And they wonder why Sears is fading away, there's a good example. Sears used to give good service & reasonable prices. Now they just gouge you any chance they can. I used to love going to Sears, now it's my last choice for sure.


----------



## Grandtools (Nov 19, 2013)

talkingmonkey said:


> Can you post pic of part and in context.  There must be a way to fabricate/replicate etc.
> 
> - - - Updated - - -
> 
> ...



Here are 2 pics of the part


----------



## Bcassel (Jan 19, 2014)

I know this thread is a couple of months old, but I am in the final stages of a rehab of one of these, just got off chat with Sears, they started at $180 for the part, the did a "price match" to $139.  Had to say no even at that.

If someone has the drawings, could I get a copy, maybe I can mill one up!


----------



## fastback (Jan 20, 2014)

I would also like to find a copy of drawing for this part.  It's about all I need to finish my saw.

Paul


----------



## Restorer (Jan 20, 2014)

* * * *

-- Assignment 1 --
From the saw-part thread, copy exactly the part that opens with the words containing "I know this" and closes with "fastback (Jan 20, 2014)".

-- Records supplied --
* * * *

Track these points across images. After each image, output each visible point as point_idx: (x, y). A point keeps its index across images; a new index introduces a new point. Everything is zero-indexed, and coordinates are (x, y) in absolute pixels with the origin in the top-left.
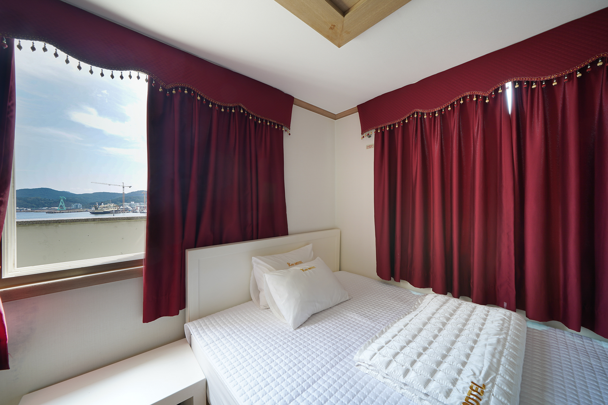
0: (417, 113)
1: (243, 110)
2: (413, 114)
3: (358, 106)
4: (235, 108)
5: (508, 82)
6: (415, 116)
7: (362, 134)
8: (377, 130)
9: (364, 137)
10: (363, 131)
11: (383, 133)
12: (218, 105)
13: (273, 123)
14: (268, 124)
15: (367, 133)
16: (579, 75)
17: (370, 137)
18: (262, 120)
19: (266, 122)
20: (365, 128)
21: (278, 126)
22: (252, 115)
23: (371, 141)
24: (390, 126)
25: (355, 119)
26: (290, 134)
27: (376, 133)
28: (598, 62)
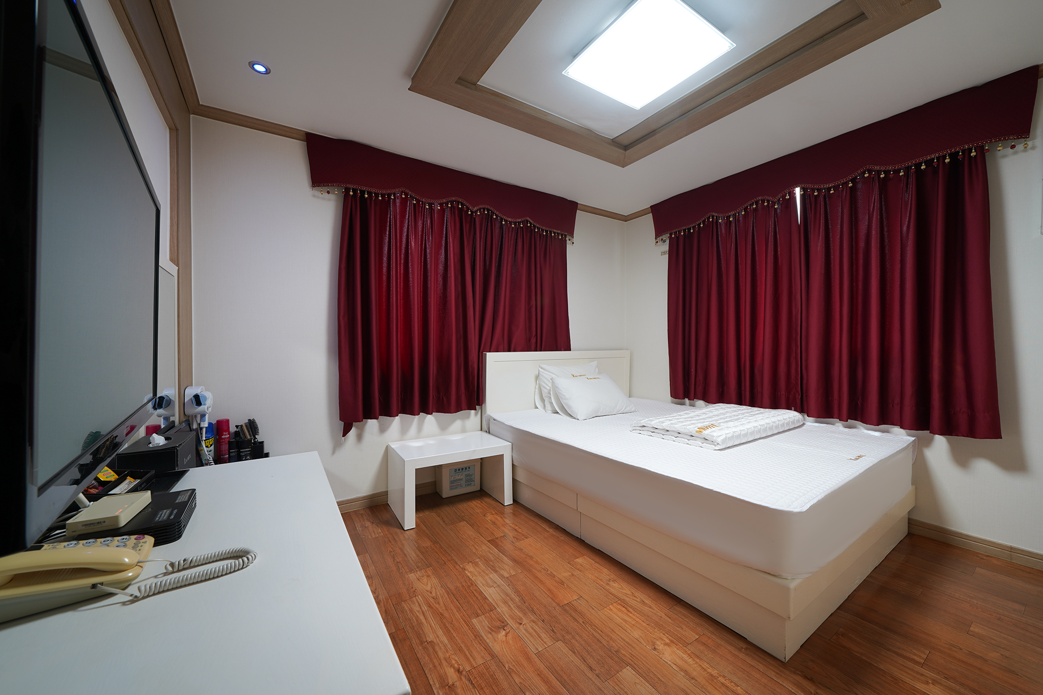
0: (713, 217)
1: (531, 223)
2: (709, 218)
3: (651, 207)
4: (523, 222)
5: (797, 187)
6: (711, 220)
7: (656, 239)
8: (671, 234)
9: (657, 242)
10: (657, 236)
11: (677, 238)
12: (509, 221)
13: (557, 233)
14: (553, 235)
15: (661, 238)
16: (850, 185)
17: (665, 241)
18: (546, 232)
19: (551, 232)
20: (658, 233)
21: (562, 236)
22: (537, 227)
23: (666, 247)
24: (684, 231)
25: (648, 221)
26: (573, 243)
27: (670, 238)
28: (865, 173)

* * * *

-- Assignment 2 --
Repeat every one of the records above exactly, omitting the pictures from your answer.

-- Answer 1 --
I know this thread is a couple of months old, but I am in the final stages of a rehab of one of these, just got off chat with Sears, they started at $180 for the part, the did a "price match" to $139.  Had to say no even at that.

If someone has the drawings, could I get a copy, maybe I can mill one up!


----------



## fastback (Jan 20, 2014)

-- Answer 2 --
Track these points across images. After each image, output each visible point as point_idx: (x, y). A point keeps its index across images; a new index introduces a new point. Everything is zero-indexed, and coordinates are (x, y) in absolute pixels with the origin in the top-left.
0: (417, 113)
1: (243, 110)
2: (413, 114)
3: (358, 106)
4: (235, 108)
5: (508, 82)
6: (415, 116)
7: (362, 134)
8: (377, 130)
9: (364, 137)
10: (363, 131)
11: (383, 133)
12: (218, 105)
13: (273, 123)
14: (268, 124)
15: (367, 133)
16: (579, 75)
17: (370, 137)
18: (262, 120)
19: (266, 122)
20: (365, 128)
21: (278, 126)
22: (252, 115)
23: (371, 141)
24: (390, 126)
25: (355, 119)
26: (290, 134)
27: (376, 133)
28: (598, 62)
0: (713, 217)
1: (531, 223)
2: (709, 218)
3: (651, 207)
4: (523, 222)
5: (797, 187)
6: (711, 220)
7: (656, 239)
8: (671, 234)
9: (657, 242)
10: (657, 236)
11: (677, 238)
12: (509, 221)
13: (557, 233)
14: (553, 235)
15: (661, 238)
16: (850, 185)
17: (665, 241)
18: (546, 232)
19: (551, 232)
20: (658, 233)
21: (562, 236)
22: (537, 227)
23: (666, 247)
24: (684, 231)
25: (648, 221)
26: (573, 243)
27: (670, 238)
28: (865, 173)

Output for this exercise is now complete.